Claims and counterclaims

As confusing as these claims and counterclaims may be, what is clear is that both Cynthesizer and Catapult C strive to produce maximally optimized RTL that can easily slip into the next phase of the design flow, usually Synopsys' Design Compiler. Neither Mentor nor Forte wants to upset their customers by asking them to alter their existing flow.

Not so when it comes to the other players in EDA, however. Forte's Cline said, "It pains me to say it, but Cadence has a better approach than Mentor when it comes to ESL. Our philosophies are aligned here."

Meanwhile, Mentor's McCloud said, "John Cooley and Gary Smith say we're viewed as having the technology edge in the industry. How much of it is over Forte? That's subjective, but we're very confident that we're widening the gap between our product and the competition." Bloch added: "We've done quite well with Catapult. Mentor has the largest ESL market share and the most tapeouts in this space."

Forte's Cline said, "Our main competitor is Catapult C, but does Mentor have the largest marketshare in ESL? It depends on how your choose to count your revenue."

And so the battle intensifies. Even as the technology distinctions between Catapult C and Cynthesizer remain somewhat vague, the battle lines in the war of words between Mentor and Forte are clear.

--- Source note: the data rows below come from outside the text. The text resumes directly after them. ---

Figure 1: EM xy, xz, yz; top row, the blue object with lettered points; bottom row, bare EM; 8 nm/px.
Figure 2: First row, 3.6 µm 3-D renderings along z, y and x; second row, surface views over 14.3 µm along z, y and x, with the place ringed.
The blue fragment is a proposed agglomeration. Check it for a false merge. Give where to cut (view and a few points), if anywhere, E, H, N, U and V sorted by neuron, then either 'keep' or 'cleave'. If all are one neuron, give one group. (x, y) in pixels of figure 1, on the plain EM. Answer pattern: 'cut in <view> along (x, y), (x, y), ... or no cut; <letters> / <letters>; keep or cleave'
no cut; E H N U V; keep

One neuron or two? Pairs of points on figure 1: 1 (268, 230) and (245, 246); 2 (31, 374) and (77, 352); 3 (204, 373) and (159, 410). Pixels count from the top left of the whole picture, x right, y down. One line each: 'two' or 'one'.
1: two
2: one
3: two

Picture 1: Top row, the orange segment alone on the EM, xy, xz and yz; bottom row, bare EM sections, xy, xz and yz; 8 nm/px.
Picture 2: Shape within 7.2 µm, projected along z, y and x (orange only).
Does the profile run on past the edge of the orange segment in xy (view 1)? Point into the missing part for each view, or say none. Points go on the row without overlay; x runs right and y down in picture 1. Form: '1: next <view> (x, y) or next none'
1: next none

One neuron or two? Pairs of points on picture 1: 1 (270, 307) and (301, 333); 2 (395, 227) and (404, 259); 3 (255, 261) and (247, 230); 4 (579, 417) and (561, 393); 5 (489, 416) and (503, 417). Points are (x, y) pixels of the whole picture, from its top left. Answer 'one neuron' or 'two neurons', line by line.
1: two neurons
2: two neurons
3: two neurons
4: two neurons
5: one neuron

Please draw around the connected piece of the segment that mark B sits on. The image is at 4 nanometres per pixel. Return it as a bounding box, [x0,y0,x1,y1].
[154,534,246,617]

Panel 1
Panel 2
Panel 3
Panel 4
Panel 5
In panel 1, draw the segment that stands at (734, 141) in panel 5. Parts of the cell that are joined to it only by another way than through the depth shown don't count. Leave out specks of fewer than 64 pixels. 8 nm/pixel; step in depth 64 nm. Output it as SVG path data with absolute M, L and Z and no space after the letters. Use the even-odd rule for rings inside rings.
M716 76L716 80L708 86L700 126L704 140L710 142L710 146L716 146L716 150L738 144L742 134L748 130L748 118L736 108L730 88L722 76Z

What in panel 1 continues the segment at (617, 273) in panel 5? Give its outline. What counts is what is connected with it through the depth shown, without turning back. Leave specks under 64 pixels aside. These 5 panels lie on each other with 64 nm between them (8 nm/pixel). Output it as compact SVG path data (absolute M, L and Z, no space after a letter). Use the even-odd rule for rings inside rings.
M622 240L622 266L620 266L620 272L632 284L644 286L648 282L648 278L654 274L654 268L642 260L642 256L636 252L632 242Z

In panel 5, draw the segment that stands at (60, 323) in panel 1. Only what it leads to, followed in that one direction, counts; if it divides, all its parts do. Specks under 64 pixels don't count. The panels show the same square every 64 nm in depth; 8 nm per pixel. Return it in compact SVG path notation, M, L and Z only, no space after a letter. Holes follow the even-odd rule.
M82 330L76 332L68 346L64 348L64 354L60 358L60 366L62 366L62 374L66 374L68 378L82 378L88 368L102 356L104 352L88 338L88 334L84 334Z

ESL today is not about quality of results, it's about quantity of rhetoric with the major players in ESL coming at you until your eyes glaze over.

It's my suggestion, therefore, that if you plan to start designing at higher levels of abstraction, and you're probably going to have to soon, best to figure out ESL on your own — in private contemplation away from the hue and cry of today's principle vendors. If you don't, you may become a statistic in the increasingly pitched battle between Mentor and Forte and their to-the-death struggle may become your own.

Peggy Aycinena is editor of EDA Confidential, and a contributing editor to EDA Weekly and the DACeZine.